The city of Minneapolis in Minnesota has been offering financial assistance to people who want to buy bank foreclosed homes for sale in neighborhoods severely affected by the foreclosure crisis.

Minneapolis Mayor R.T. Rybak said that so far, about 100 people had become homeowners under the city’s forgivable loan initiative which aims to have people live in foreclosed houses.

Under the Minneapolis Advantage Program, a $10,000 loan is provided for people who want to buy a foreclosure home in neighborhoods severely affected by the foreclosure problem. The funds are used for paying the initial and closing costs.

Borrowers have the option not to repay the loans if they live in the properties they had purchased for not less than five years.

City leaders are hoping that the program would help homeowners reclaim and revive communities across Minneapolis that have been suffering from high repossession rates.

Foreclosure houses could greatly affect neighborhoods as they pull down prices and values of properties in surrounding areas. City officials believed that new buyers could help a lot in fixing neighborhoods devastated by foreclosures by renovating abandoned and vacant houses.

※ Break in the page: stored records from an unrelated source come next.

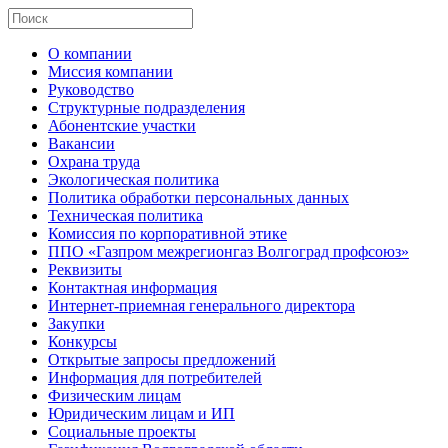
О компании
Миссия компании
Руководство
Структурные подразделения
Абонентские участки
Вакансии
Охрана труда
Экологическая политика
Политика обработки персональных данных
Техническая политика
Комиссия по корпоративной этике
ППО «Газпром межрегионгаз Волгоград профсоюз»
Реквизиты
Контактная информация
Интернет-приемная генерального директора
Закупки
Конкурсы
Открытые запросы предложений
Информация для потребителей
Физическим лицам
Юридическим лицам и ИП
Социальные проекты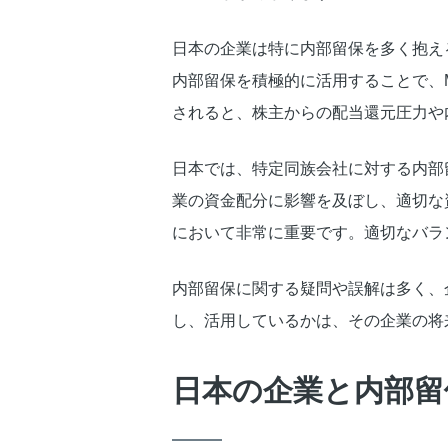
日本の企業は特に内部留保を多く抱え
内部留保を積極的に活用することで、
されると、株主からの配当還元圧力や
日本では、特定同族会社に対する内部
業の資金配分に影響を及ぼし、適切な
において非常に重要です。適切なバラ
内部留保に関する疑問や誤解は多く、
し、活用しているかは、その企業の将
日本の企業と内部留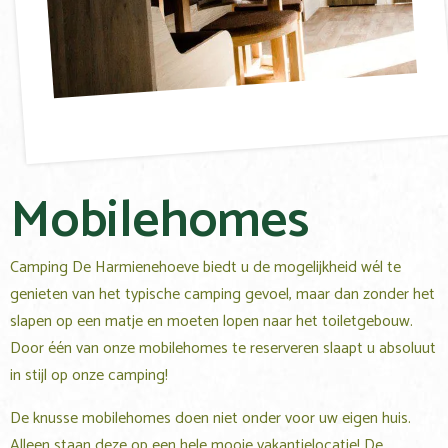
Mobilehomes
Camping De Harmienehoeve biedt u de mogelijkheid wél te
genieten van het typische camping gevoel, maar dan zonder het
slapen op een matje en moeten lopen naar het toiletgebouw.
Door één van onze mobilehomes te reserveren slaapt u absoluut
in stijl op onze camping!
De knusse mobilehomes doen niet onder voor uw eigen huis.
Alleen staan deze op een hele mooie vakantielocatie! De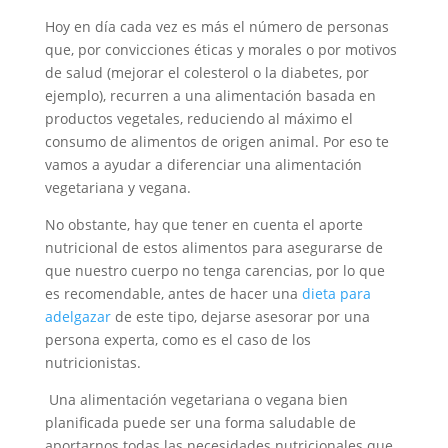
Hoy en día cada vez es más el número de personas
que, por convicciones éticas y morales o por motivos
de salud (mejorar el colesterol o la diabetes, por
ejemplo), recurren a una alimentación basada en
productos vegetales, reduciendo al máximo el
consumo de alimentos de origen animal. Por eso te
vamos a ayudar a diferenciar una alimentación
vegetariana y vegana.
No obstante, hay que tener en cuenta el aporte
nutricional de estos alimentos para asegurarse de
que nuestro cuerpo no tenga carencias, por lo que
es recomendable, antes de hacer una
dieta para
adelgazar
de este tipo, dejarse asesorar por una
persona experta, como es el caso de los
nutricionistas
.
Una alimentación vegetariana o vegana bien
planificada puede ser una forma saludable de
aportarnos todas las necesidades nutricionales que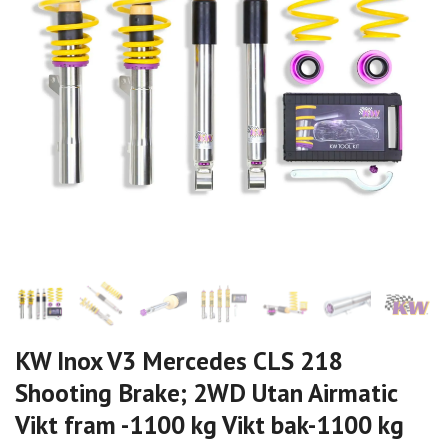
KW Inox V3 Mercedes CLS 218
Shooting Brake; 2WD Utan Airmatic
Vikt fram -1100 kg Vikt bak-1100 kg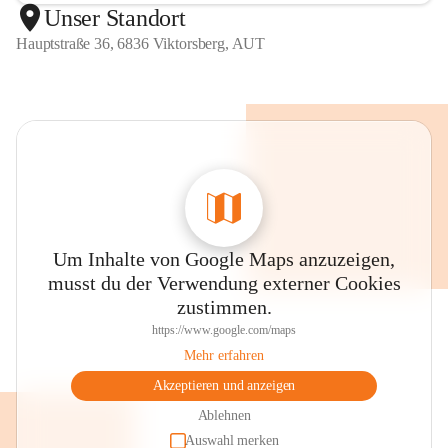
Unser Standort
Hauptstraße 36, 6836 Viktorsberg, AUT
Um Inhalte von Google Maps anzuzeigen,
musst du der Verwendung externer Cookies
zustimmen.
https://www.google.com/maps
Mehr erfahren
Akzeptieren und anzeigen
Ablehnen
Auswahl merken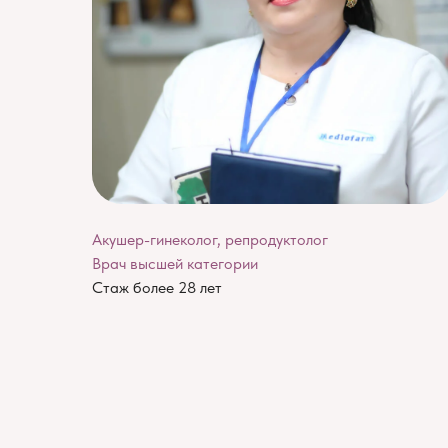
Акушер-гинеколог, репродуктолог
Врач высшей категории
Стаж более 28 лет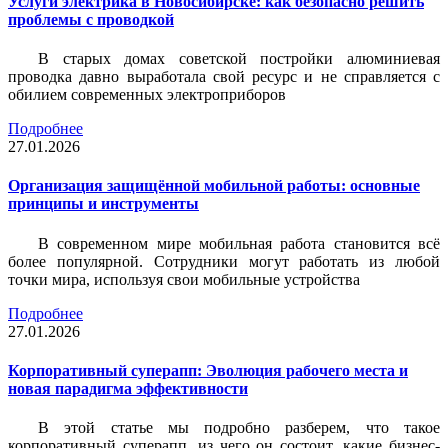
Услуги электрика в Новосибирске: как безопасно решить
проблемы с проводкой
В старых домах советской постройки алюминиевая
проводка давно выработала свой ресурс и не справляется с
обилием современных электроприборов
Подробнее
27.01.2026
Организация защищённой мобильной работы: основные
принципы и инструменты
В современном мире мобильная работа становится всё
более популярной. Сотрудники могут работать из любой
точки мира, используя свои мобильные устройства
Подробнее
27.01.2026
Корпоративный суперапп: Эволюция рабочего места и
новая парадигма эффективности
В этой статье мы подробно разберем, что такое
корпоративный суперапп, из чего он состоит, какие бизнес-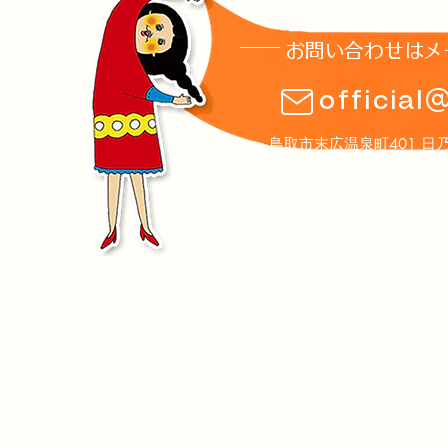
お問い合わせはメ
8月1日(土)土曜夜市ステージ
第16回鳥取J
official
のお知らせ
ト案内
鳥取市末広温泉町401 日乃丸温泉
Copyright © 鳥取JAZ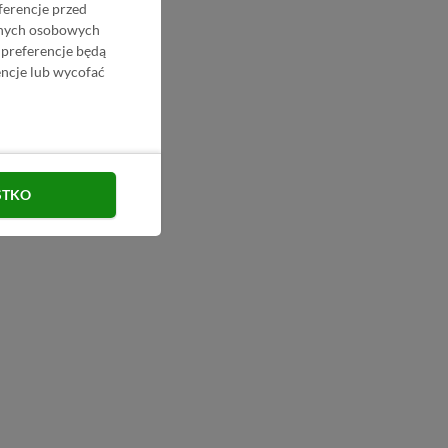
ferencje przed
danych osobowych
 preferencje będą
ncje lub wycofać
STKO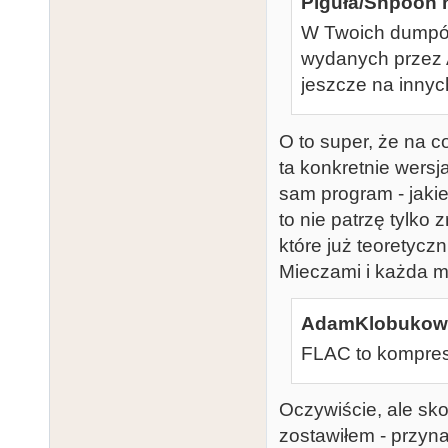
Piguła/Shpoon n
W Twoich dumpów
wydanych przez A
jeszcze na innych
O to super, że na c
ta konkretnie wersj
sam program - jakieś
to nie patrzę tylko
które już teoretycz
Mieczami i każda m
AdamKlobukowsk
FLAC to kompres
Oczywiście, ale sko
zostawiłem - przyna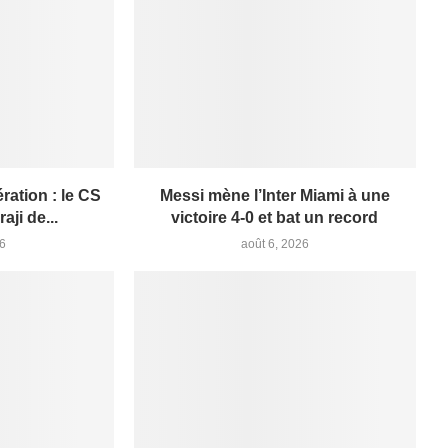
ation : le CS
Messi mène l’Inter Miami à une
aji de...
victoire 4-0 et bat un record
26
août 6, 2026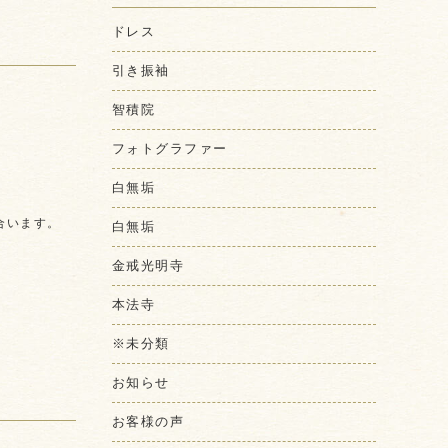
ドレス
引き振袖
智積院
フォトグラファー
白無垢
合います。
白無垢
金戒光明寺
本法寺
※未分類
お知らせ
お客様の声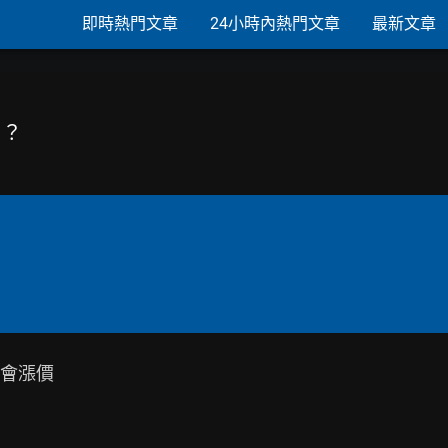
即時熱門文章
24小時內熱門文章
最新文章
嗎？
會漲價
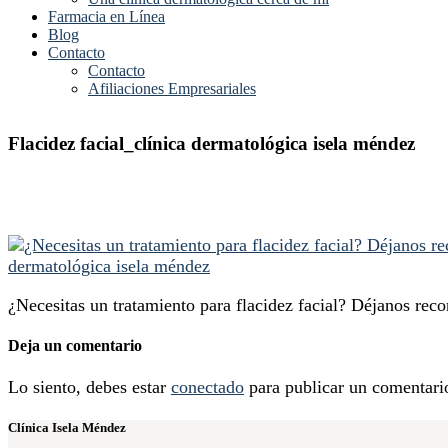
Farmacia en Línea
Blog
Contacto
Contacto
Afiliaciones Empresariales
Flacidez facial_clínica dermatológica isela méndez
¿Necesitas un tratamiento para flacidez facial? Déjanos reco
Deja un comentario
Lo siento, debes estar
conectado
para publicar un comentari
Clínica Isela Méndez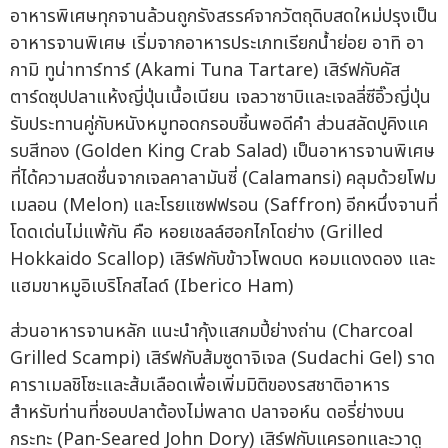
อาหารพิเศษทุกจานล้วนถูกรังสรรค์จากวัตถุดิบสดใหม่ปรุงเป็น
อาหารจานพิเศษ เริ่มจากอาหารประเภทเรียกน้ำย่อย อาทิ อา
กามิ ทูน่าทาร์ทาร์ (Akami Tuna Tartare) เสิร์ฟกับคัส
ตาร์ดซุปปลาแห้งญี่ปุ่นเนื้อเนียน เจลวาซาบิและเจลลี่ซีอิ๊วญี่ปุ่น
รับประทานคู่กับหนังหมูทอดกรอบชิ้นพอดีคำ ส่วนสลัดปูคิงแค
รบสีทอง (Golden King Crab Salad) เป็นอาหารจานพิเศษ
ที่ได้ความสดชื่นจากเจลคาลามันซี่ (Calamansi) คลุมด้วยโฟม
เมลอน (Melon) และโรยแซฟฟรอน (Saffron) อีกหนึ่งจานที่
โดดเด่นไม่แพ้กัน คือ หอยเชลล์ฮอกไกโดย่าง (Grilled
Hokkaido Scallop) เสิร์ฟกับข้าวโพดบด หอมแดงดอง และ
แฮมขาหมูอิเบริโกสไลด์ (Iberico Ham)
ส่วนอาหารจานหลัก แนะนำกุ้งแสกมปี้ย่างถ่าน (Charcoal
Grilled Scampi) เสิร์ฟกับส้มซูดาจิเจล (Sudachi Gel) ราด
คาราเมลชิโซะและส้มเลือดเพื่อเพิ่มมิติของรสชาติอาหาร
สำหรับท่านที่ชอบปลาต้องไม่พลาด ปลาจอห์น ดอรี่ย่างบน
กระทะ (Pan-Seared John Dory) เสิร์ฟกับแครอทและวาดู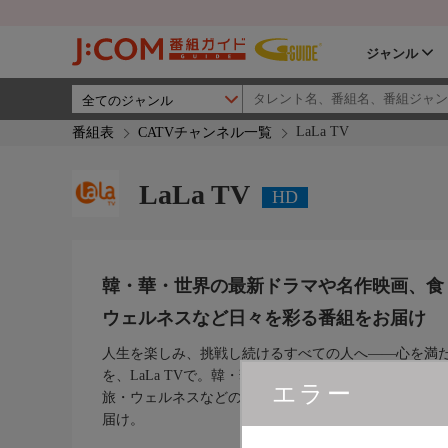
ジャンル
LaLa TV
番組表
CATVチャンネル一覧
LaLa TV
HD
韓・華・世界の最新ドラマや名作映画、食
ウェルネスなど日々を彩る番組をお届け
人生を楽しみ、挑戦し続けるすべての人へ——心を満
を、LaLa TVで。韓・華・世界の最新ドラマや名作映
エラー
旅・ウェルネスなどのライフスタイルまで、日々を彩
届け。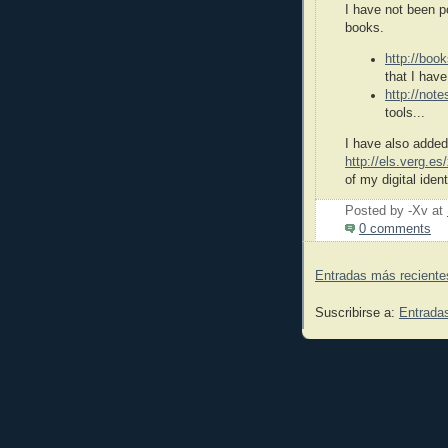
I have not been p
books.
http://boo
that I hav
http://note
tools...
I have also added
http://els.verg.es
of my digital ident
Posted by -Xv
at
0 comments
Entradas más reciente
Suscribirse a:
Entrada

Rybak said that the program allowed the city to invest in bringing back the economic vitality and sustainability of neighborhoods destroyed by the increasing number of foreclosed houses. He added that the program is a positive measure to getting abandoned and vacant foreclosure homes return to productive use.

Minneapolis launched the program last year with about 50 loans. Because of the success of the program, Rybak and the city council have decided to fund another set of loans this year.

The city money for the program is also supported by a $1.5 million grant from the Federal Home Loan Bank of Des Moines Affordable Housing Program. This allows enough funds to provide 200 loans.

Interested buyers could still avail of the $10,000 funds by applying for the loan through their mortgage lenders.

Minneapolis foreclosure has been rising since the start of this year. In the first quarter, foreclosure filings were made on 6,800 properties, an increase of 10 percent compared with the last quarter of 2008 and 71 percent from the first quarter the previous year.

Just like other cities across the country, the growing unemployment rate is taking up all the blame for the rising foreclosures in the city.